Doesn't losing our moral authority amount to the same thing as surrendering our right to criticize how other countries treat their people? How can our criticism be taken seriously when we are so compromised by things our own government is doing? Doesn't that make us hypocrits? Wouldn't it be another case of "do as I say, not as I do"? This is how it seems to me and it is a very unfortunate situation that we should never have permitted to happen. Supposedly we have more control over our own government than those of other countries. But we haven't been able or willing to correct the criminal actions of our own government. So how can we possibly correct similar actions by other governments? I guess there's no harm in trying, as long as you don't mind being called a hypocrit.


Posted by Mike
a resident of College Terrace
on Apr 23, 2008 at 2:13 am

"Doesn't losing our moral authority amount to the same thing as surrendering our right to criticize how other countries treat their people?"

No. Do two wrongs make a right? If everyone thought like that, change would never happen. And please, stop confusing an *occasionally* screwed up government in the US with the thugs who run the government in China. In terms of sheer insensitivity to the human condition, there's no comparison - in fact, there's a world of difference between the two. (again, we're talking about governments, not the people who populate these countries)


Posted by claire
a resident of Greenmeadow
on Apr 24, 2008 at 10:26 pm

Mike, you're a pathetic, ignorant brain dead idiot. The US government has screwed up more often than most major countries. You're just too stupid to realize it. The Korean War, The Vietnam War, ... and the illegal invasion and occupation of Iraq.

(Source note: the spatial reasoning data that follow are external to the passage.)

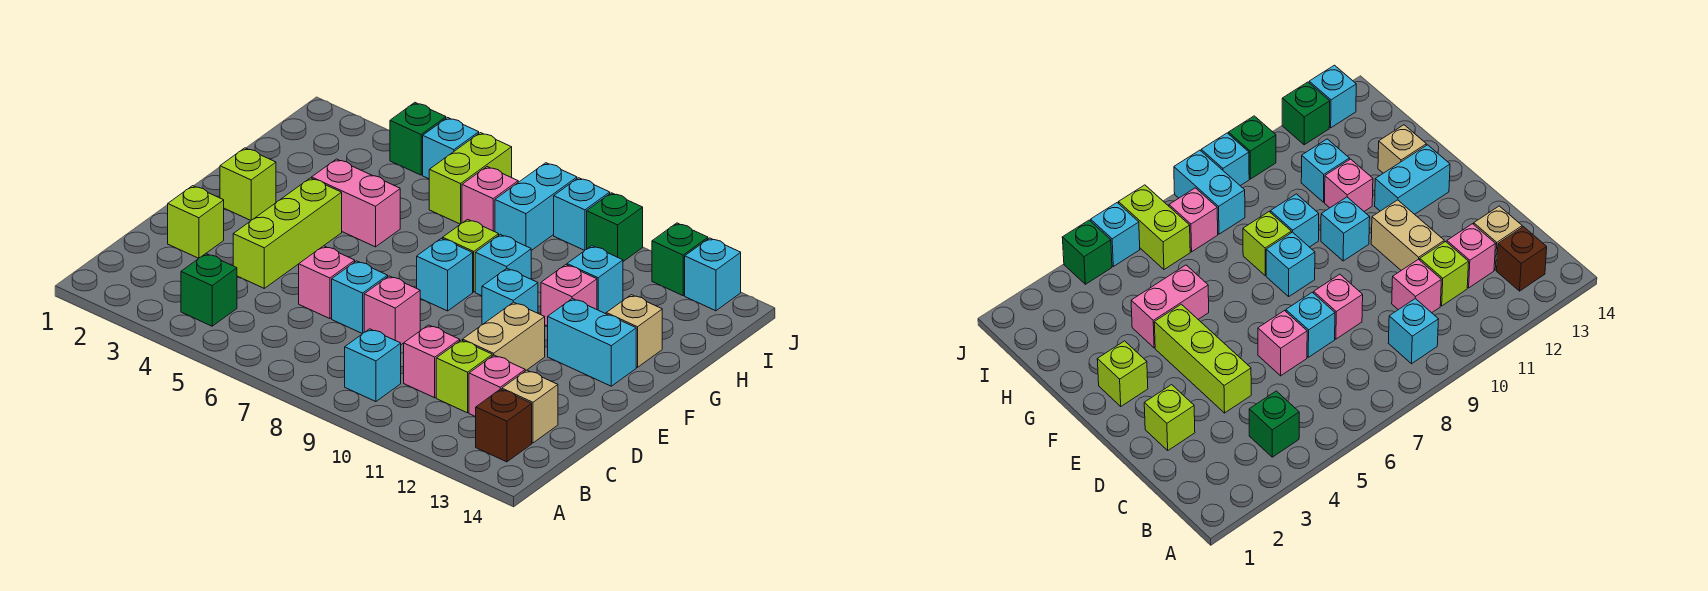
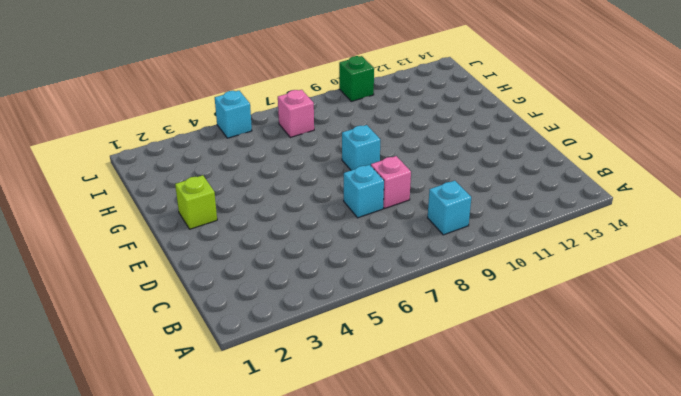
none -> green brick B4 level 1
none -> brown brick B13 level 1
none -> pink brick C10 level 1
none -> lime brick C11 level 1

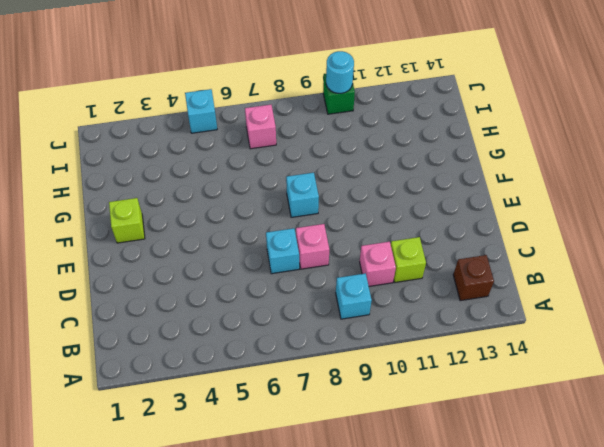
cyan round brick J10 level 2 -> none
none -> green brick B4 level 1
none -> pink brick C12 level 1
none -> tan brick C13 level 1
none -> lime brick D2 level 1

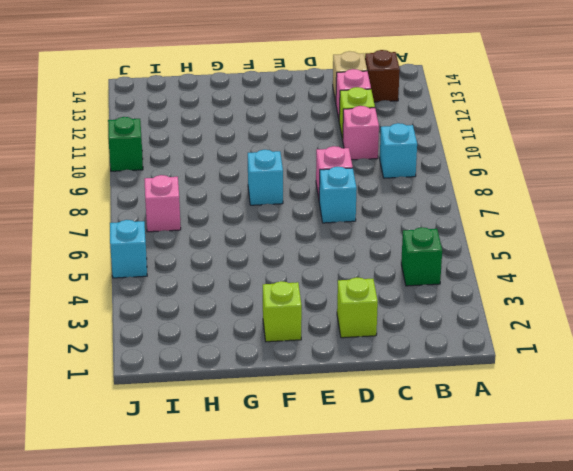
none -> lime brick D4:F4 level 1
none -> pink brick D6 level 1
none -> tan brick D11:E11 level 1
none -> cyan brick F10 level 1

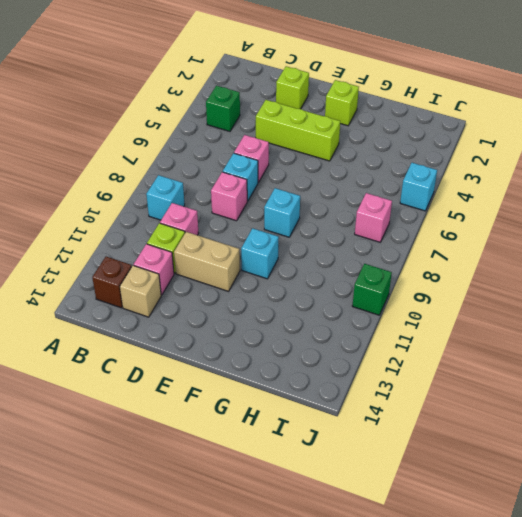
none -> cyan brick F12:F13 level 1
none -> pink brick G4:G5 level 1
none -> lime brick G8 level 1
none -> cyan brick G9 level 1

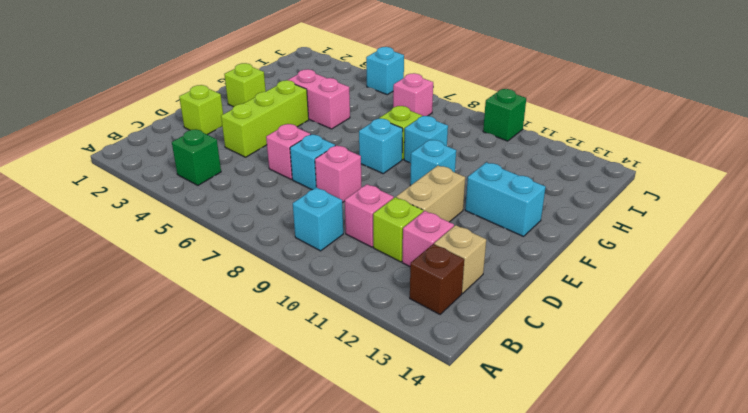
none -> pink brick G11 level 1
none -> tan brick G13 level 1
none -> cyan brick H11 level 1
none -> lime brick I6:J6 level 1

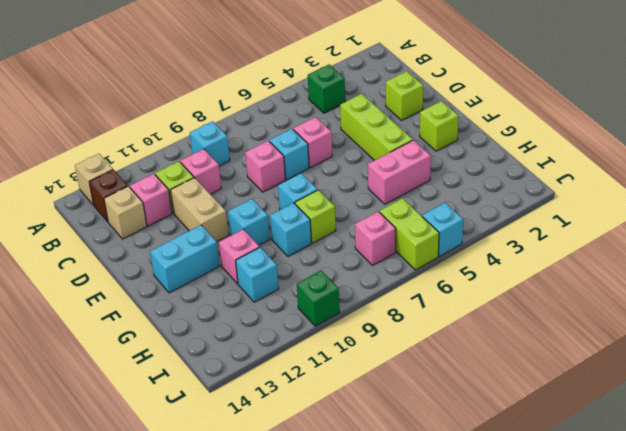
tan brick A13 level 1 -> tan brick G13 level 1
none -> cyan brick I8:J8 level 1
none -> green brick J4 level 1
none -> cyan brick J9 level 1
none -> green brick J12 level 1

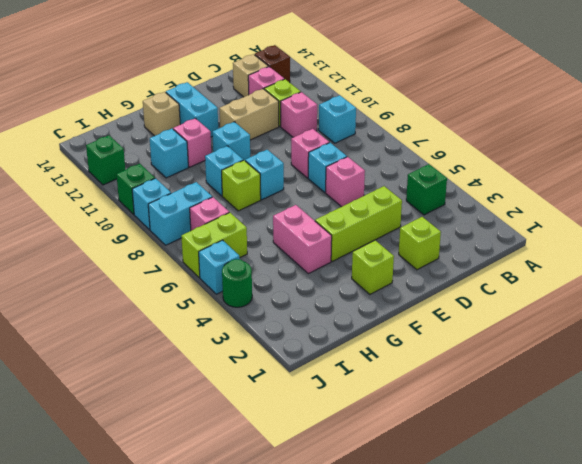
green round brick J4 level 1 -> green brick J4 level 1
none -> cyan brick J13 level 1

The US has had a far more atrocious human rights record than China -- slavery (not abolished until only a few decades ago), massacre of native American Indians (well over 95% of them killed) ... At least the Tibetans have their own land, their own way of living and still speak their own language. How are those poor native Americans doing? They've been rounded up in small reservations ... no money, no power, no say ... they've even lost their own language and culture. Perhaps China should start organizing an international coalition to invade the U.S. over the brutal treatment of blacks and native Americans.

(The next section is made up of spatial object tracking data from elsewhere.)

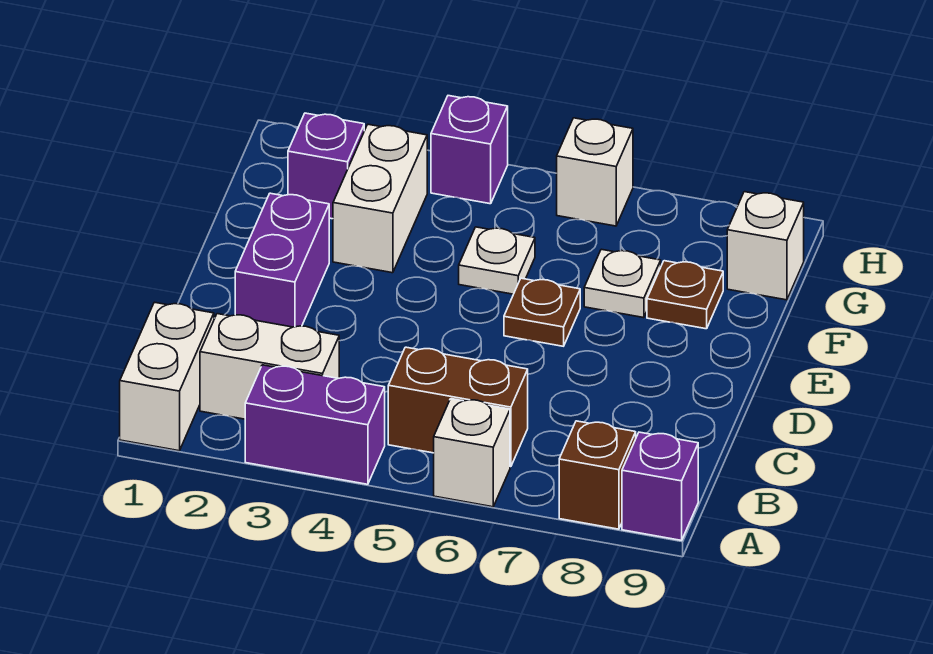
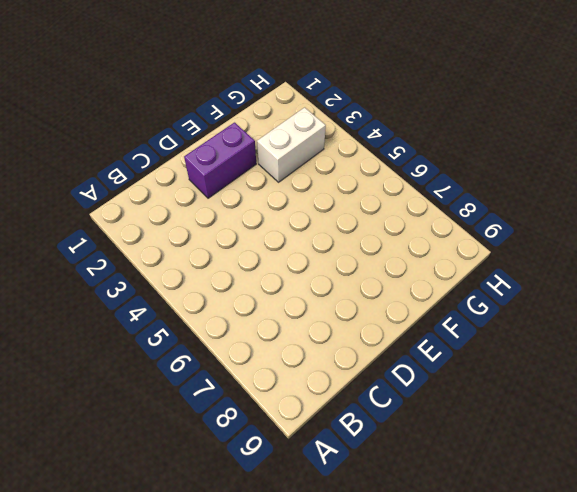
none -> white brick A1:B1 level 1
none -> purple brick A3:A4 level 1
none -> white brick A6 level 1

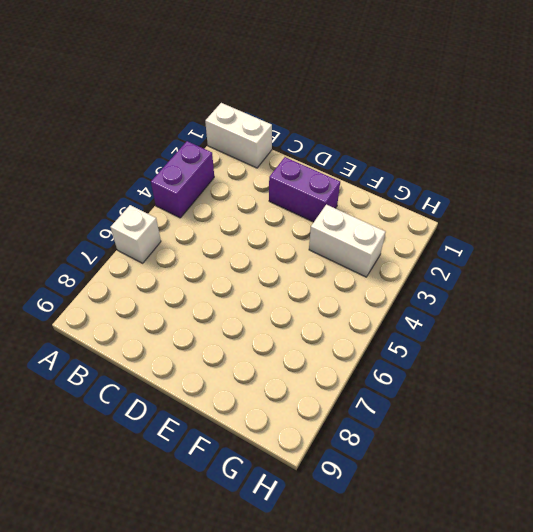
none -> brown brick A8 level 1
none -> purple brick A9 level 1
none -> white brick B2:B3 level 1

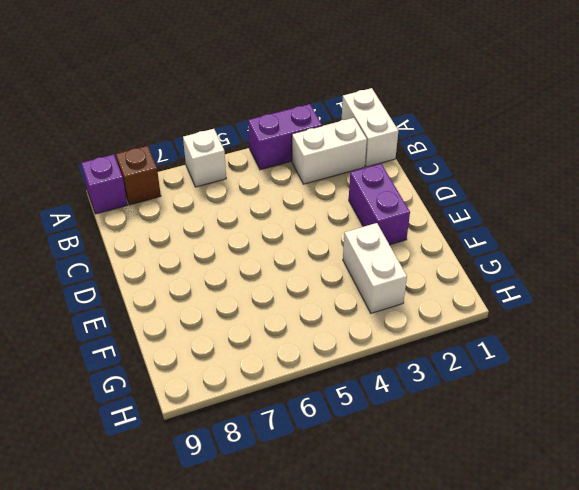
none -> brown brick B5:B6 level 1
none -> brown plate E6 level 1
none -> white plate F5 level 1

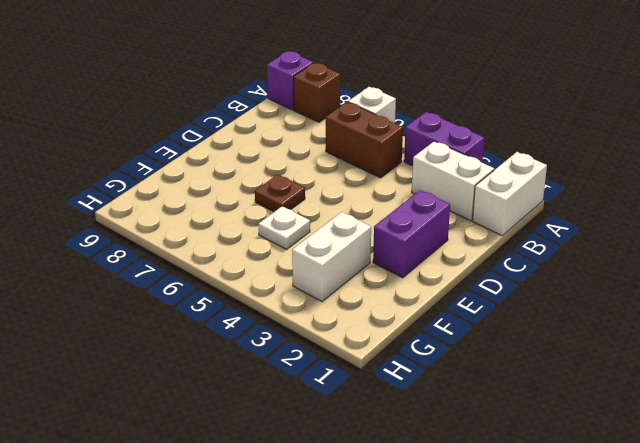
none -> white plate F7 level 1
none -> brown plate F8 level 1
none -> purple brick G2 level 1

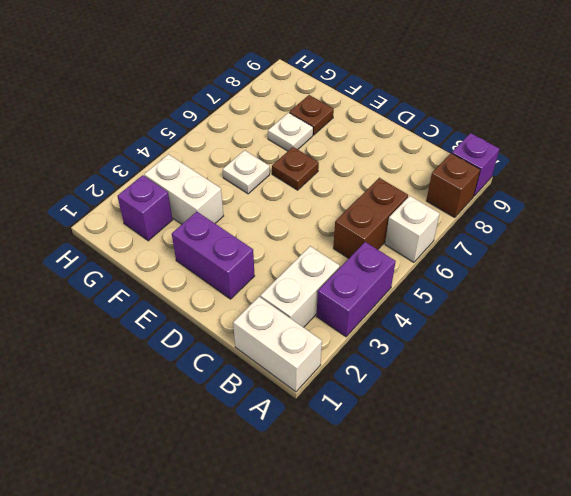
none -> white brick G9 level 1
none -> purple brick H4 level 1
none -> white brick H6 level 1

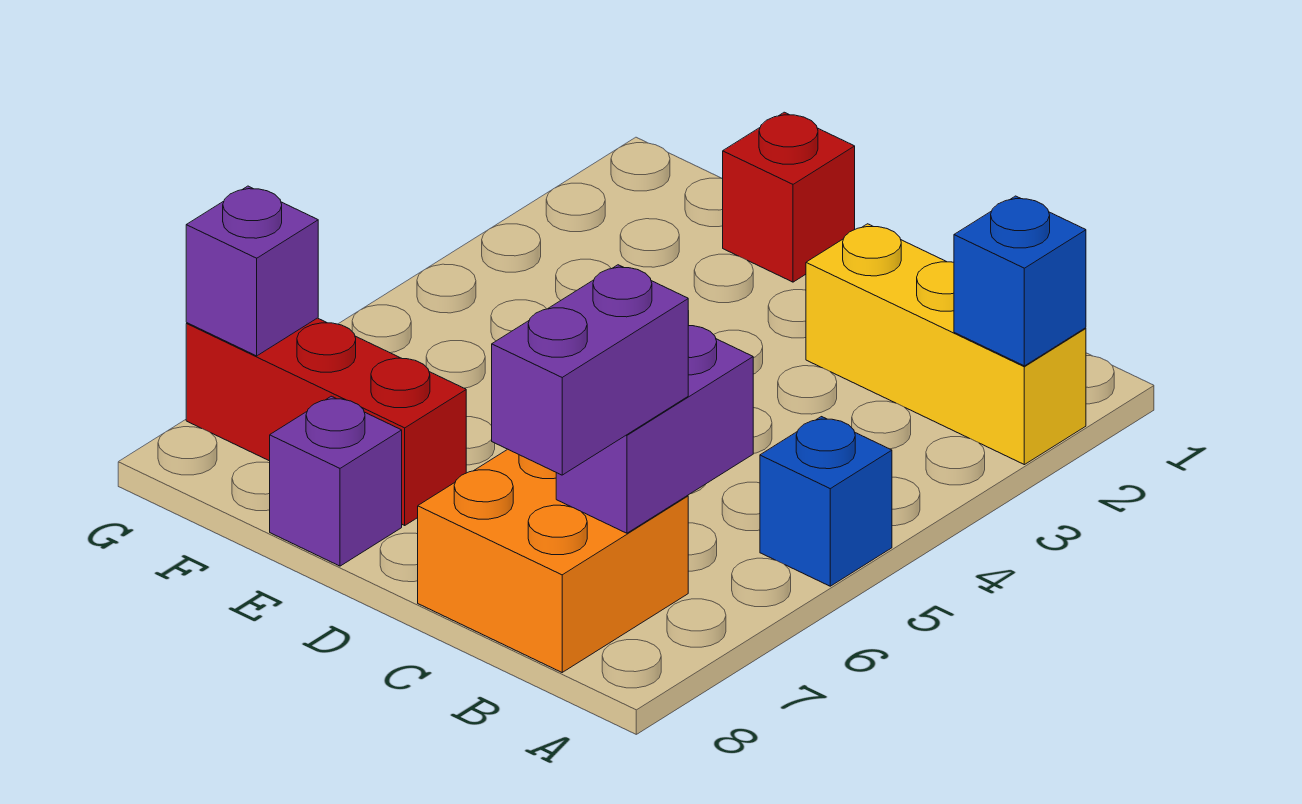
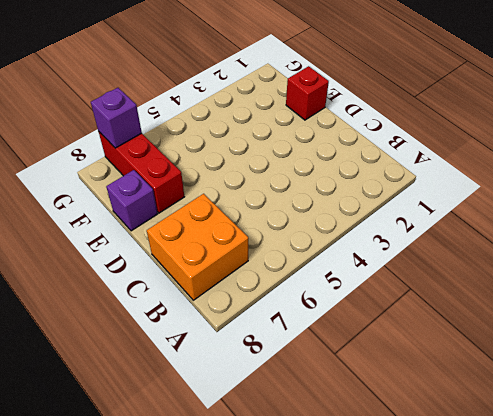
none -> yellow brick A2:C2 level 1
none -> blue brick A5 level 1

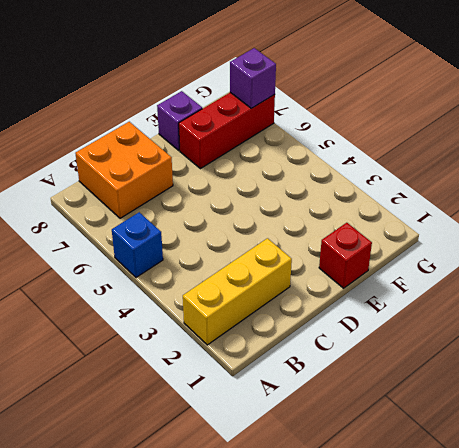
none -> blue brick A2 level 2
none -> purple brick B6:B7 level 2

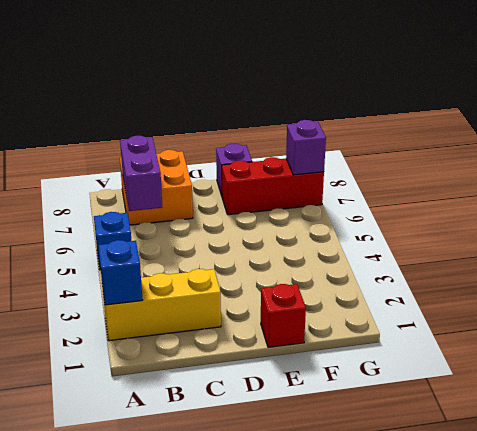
none -> purple brick B7:B8 level 3

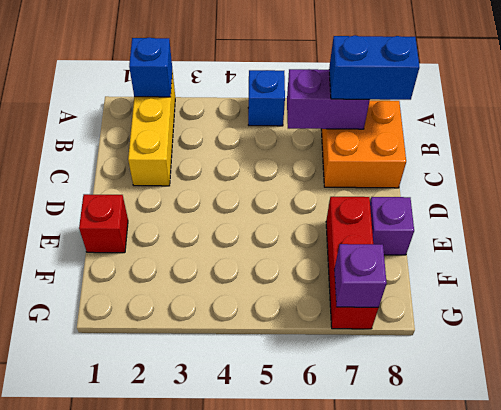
blue brick B7:B8 level 3 -> purple brick B7:B8 level 3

Get a clue, Mike the Brain Dead.

When it comes to human rights, the U.S. is far worse.

Did you know that America is NOT even a democracy? LOL


Posted by Mike
a resident of College Terrace
on Apr 24, 2008 at 11:25 pm

claire, Have you applied for Chinese residency yet?


Posted by jr
a resident of Professorville
on Apr 25, 2008 at 1:35 pm

claire
should immediately register as an agent of an alien government


Posted by a
a resident of Adobe-Meadow
on Apr 25, 2008 at 3:23 pm

All of you folks are hypocrites tryiing to boycott the Olympics. You tout outrage at the Chinese government on the outside, but inside your homes all of your products you buy and continue to buy are Chinese made. Put your money where your mouth is and stop buying goods Made in China, Made in Indonesia, Made in Taiwan, Made in Japan, Made in India, Made in Phillipines.
Please, if you really wanted to make a difference stop whinning about China, and start putting your money where your mouth is.